CCAG-TIC : pas de réclamation sans chiffrage justifié et détaillé

Par un arrêt du 3 mars 2026 (n° 500923), le Conseil d’État apporte des précisions importantes sur la notion de réclamation au regard des stipulations du CCAG-TIC.

L’affaire soumise au Conseil d’Etat portait sur l’exécution d’un accord-cadre à bons de commande relatif à l’acquisition et la mise en œuvre d’un environnement numérique de travail dans les établissements scolaires. Le paiement d’une facture sollicité par le titulaire a été refusé par l’acheteur au motif qu’elle portait sur une période postérieure à celle couverte par le bon de commande.

Le titulaire du marché a alors adressé une lettre à l’acheteur pour réclamer le paiement de cette facture.

La difficulté tenait à la qualification de ce courrier au regard des exigences formelles posées par l’article 47.2 du CCAG-TIC, qui prévoit que la lettre de réclamation doit exposer les motifs de son désaccord et indiquer le montant des sommes réclamées.

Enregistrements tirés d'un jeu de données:
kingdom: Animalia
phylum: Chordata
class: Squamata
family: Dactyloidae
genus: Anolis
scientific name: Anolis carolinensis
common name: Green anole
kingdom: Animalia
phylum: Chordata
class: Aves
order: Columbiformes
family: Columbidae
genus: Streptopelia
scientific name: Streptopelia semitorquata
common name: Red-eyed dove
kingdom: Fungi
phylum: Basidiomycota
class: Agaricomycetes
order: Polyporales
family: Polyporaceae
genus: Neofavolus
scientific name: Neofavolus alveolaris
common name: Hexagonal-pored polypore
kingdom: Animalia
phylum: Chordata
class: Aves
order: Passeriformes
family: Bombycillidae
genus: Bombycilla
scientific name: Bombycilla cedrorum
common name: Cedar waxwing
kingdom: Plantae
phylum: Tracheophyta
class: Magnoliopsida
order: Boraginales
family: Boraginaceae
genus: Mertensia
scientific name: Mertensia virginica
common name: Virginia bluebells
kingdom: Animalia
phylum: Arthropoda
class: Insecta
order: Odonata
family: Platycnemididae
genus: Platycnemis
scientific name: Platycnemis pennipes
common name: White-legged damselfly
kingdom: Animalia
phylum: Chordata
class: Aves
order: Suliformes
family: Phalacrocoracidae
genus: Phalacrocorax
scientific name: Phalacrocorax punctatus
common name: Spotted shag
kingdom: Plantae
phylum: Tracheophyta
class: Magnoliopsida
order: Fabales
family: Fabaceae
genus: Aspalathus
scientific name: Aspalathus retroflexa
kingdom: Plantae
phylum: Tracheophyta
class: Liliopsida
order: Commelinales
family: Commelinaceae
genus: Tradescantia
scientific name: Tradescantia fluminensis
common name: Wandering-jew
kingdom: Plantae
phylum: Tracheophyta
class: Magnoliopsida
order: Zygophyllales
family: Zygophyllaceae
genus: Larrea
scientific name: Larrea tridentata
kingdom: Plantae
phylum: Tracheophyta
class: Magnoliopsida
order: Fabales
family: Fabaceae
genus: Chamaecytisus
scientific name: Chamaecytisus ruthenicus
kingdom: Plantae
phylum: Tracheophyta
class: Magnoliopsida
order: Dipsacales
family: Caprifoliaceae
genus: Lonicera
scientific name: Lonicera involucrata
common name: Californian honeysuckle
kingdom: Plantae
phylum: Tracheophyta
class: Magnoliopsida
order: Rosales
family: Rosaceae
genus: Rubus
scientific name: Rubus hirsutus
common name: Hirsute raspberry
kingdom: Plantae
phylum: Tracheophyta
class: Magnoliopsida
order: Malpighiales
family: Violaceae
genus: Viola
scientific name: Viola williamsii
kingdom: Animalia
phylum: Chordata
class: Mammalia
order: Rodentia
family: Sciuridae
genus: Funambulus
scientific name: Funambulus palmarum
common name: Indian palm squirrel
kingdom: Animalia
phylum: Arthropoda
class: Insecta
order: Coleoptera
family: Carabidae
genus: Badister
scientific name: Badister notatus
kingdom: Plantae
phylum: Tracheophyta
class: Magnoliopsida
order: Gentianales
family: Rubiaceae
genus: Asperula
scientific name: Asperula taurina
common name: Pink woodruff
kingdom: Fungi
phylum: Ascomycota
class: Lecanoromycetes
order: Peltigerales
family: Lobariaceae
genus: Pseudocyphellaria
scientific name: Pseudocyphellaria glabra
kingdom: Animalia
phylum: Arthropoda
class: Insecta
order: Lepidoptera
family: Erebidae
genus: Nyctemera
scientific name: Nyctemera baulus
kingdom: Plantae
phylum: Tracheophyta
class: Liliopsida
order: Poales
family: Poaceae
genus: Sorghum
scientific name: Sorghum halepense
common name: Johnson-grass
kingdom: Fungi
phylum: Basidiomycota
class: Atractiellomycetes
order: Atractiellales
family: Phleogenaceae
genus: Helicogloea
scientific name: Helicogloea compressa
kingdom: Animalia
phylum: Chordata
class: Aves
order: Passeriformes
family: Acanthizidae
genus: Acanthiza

*Consigne*. D'après le texte sur le CCAG-TIC, que doit contenir la lettre de réclamation selon l'article 47.2 ?

*Corrigé rédigé*. Les motifs du désaccord et le montant des sommes réclamées.